Pendampingan terhadap pelaku wisata yang ditangkap sendiri dilakukan oleh gabungan 32 pengacara dari Labuan Bajo, Kupang, dan Jakarta.
Dikutip dari Floresa, suasana Kota Labuan Bajo, Kabupaten Manggarai Barat pada Senin lalu (1/8/2022) mencekam, ketika polisi menangkap dan memukul pelaku wisata yang menggelar bakti sosial dan berorasi, bagian dari rangkain upaya mogok untuk menentang komersialisasi dan monopoli bisnis di TNK.
Francis Dohos Dor, salah satu dari Tim Pengacara Asosiasi Pelaku Pariwisata, mengatakan mereka semula tidak diizinkan oleh polisi menemui para tahanan karena penangkapan hanya untuk pengamanan saja.
Tim pengacara akhirnya berhasil para tahanan namun hanya untuk menggali data saja. Sebanyak 42 orang anggota asosiasi yang ditangkap dan tengah diinterogasi.
“Enam orang (di antaranya) mengalami luka yang kelihatan pada tubuh dan wajah dan 4 orang mengalami sakit di kepala dan punggung yang (menurut) pengakuan mereka merasa dipukul dan ditendang dari belakang,” katanya Francis.
Doni menambahkan pelaku wisata TNK sangat dirugikan dengan kenaikan tarif TNK. Menurutnya hal tersebut membunuh mata pencarian warga. Ia menganggap keputusan kenaikan tarif itu dilakukan tanpa melibatkan pelaku wisata TNK.
Padahal sejak pariwisata TNK selama ini sudah mengubah pola mata pencarian masyarakat sekaligus menjadi sarana warga untuk ikut melestarikan ekosistem pendukung TNK.
“Sejak dulu ketika pariwisata menggeliat, masyarakat meninggalkan cara mencari ikan yang merusak seperti membalik karang, memakai pukat harimau, hingga bom ikan.
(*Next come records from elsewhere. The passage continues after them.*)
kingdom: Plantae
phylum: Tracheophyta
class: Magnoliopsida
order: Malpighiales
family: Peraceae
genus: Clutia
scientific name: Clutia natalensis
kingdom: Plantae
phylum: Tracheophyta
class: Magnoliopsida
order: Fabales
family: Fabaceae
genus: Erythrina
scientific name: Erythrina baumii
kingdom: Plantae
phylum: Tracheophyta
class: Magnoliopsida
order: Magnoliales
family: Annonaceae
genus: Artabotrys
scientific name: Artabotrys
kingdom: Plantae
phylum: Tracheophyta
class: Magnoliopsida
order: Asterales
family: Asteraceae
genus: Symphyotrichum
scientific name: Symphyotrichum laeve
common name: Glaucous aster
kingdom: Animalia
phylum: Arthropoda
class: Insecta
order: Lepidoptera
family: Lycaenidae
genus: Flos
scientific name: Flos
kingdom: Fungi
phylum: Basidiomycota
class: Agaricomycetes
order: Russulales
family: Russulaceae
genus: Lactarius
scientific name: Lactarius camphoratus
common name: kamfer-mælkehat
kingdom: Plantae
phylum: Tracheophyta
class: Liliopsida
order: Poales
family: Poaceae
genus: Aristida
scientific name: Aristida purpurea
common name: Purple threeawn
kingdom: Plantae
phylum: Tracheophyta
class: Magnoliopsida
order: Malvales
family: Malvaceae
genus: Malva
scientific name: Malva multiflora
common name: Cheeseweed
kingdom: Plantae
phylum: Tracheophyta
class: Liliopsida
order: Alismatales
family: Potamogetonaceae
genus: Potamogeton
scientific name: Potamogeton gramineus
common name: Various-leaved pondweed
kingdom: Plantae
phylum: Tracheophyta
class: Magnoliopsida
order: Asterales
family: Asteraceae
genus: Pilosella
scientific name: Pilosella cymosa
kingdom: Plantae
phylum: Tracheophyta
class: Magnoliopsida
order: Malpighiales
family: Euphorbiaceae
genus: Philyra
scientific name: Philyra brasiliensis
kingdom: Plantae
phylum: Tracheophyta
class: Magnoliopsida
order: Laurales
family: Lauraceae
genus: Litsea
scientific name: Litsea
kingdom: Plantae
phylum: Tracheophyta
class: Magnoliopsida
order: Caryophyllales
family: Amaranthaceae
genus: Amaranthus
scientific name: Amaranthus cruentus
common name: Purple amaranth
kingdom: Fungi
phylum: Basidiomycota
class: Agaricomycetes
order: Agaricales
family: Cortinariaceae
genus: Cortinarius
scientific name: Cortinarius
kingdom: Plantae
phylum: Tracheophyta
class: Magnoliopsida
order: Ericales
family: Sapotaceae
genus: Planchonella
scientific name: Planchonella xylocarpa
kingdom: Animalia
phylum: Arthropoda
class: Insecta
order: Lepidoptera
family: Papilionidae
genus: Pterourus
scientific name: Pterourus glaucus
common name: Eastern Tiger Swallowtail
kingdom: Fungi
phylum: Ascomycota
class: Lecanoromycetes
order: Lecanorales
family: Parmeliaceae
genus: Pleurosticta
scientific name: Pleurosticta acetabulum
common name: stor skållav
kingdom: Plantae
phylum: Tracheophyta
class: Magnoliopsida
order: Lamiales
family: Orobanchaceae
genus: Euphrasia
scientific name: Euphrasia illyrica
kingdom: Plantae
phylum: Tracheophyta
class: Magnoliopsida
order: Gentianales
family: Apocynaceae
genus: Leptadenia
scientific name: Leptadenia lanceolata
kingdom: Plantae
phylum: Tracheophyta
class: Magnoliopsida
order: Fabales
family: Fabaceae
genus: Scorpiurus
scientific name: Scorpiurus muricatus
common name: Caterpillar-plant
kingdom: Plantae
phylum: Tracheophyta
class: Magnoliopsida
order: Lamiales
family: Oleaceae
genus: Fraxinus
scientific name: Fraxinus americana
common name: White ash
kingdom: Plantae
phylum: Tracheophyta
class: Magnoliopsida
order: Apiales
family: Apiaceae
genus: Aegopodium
Sekarang masalah dirusak dengan kenaikan tarif ini,” ucapnya.
Menurut Doni pemerintah hanya menggunakan konservasi sebagai dalih untuk memonopoli pariwisata dan memberikannya kepada korporasi besar. Terbukti tingginya tarif tersebut hanya 20 persen diantaranya yang dialokasikan untuk konservasi.
Malah, pembangunan yang mereka paksakan di dalam area TNK, Pulau Rinca, justru merusak habitat asli Komodo.
Masih dikutip dari Floresa, Kapolres Manggarai Barat, AKBP Felli Hermanto, mengatakan pengamanan yang ketat adalah bagian dari langkah untuk menjaga keamanan dan ketertiban masyarakat di objek-objek vital nasional di Labuan Bajo. Menurutnya penangkapan dilakukan dan sedang menjalani pemeriksaan di Polres Manggarai Barat.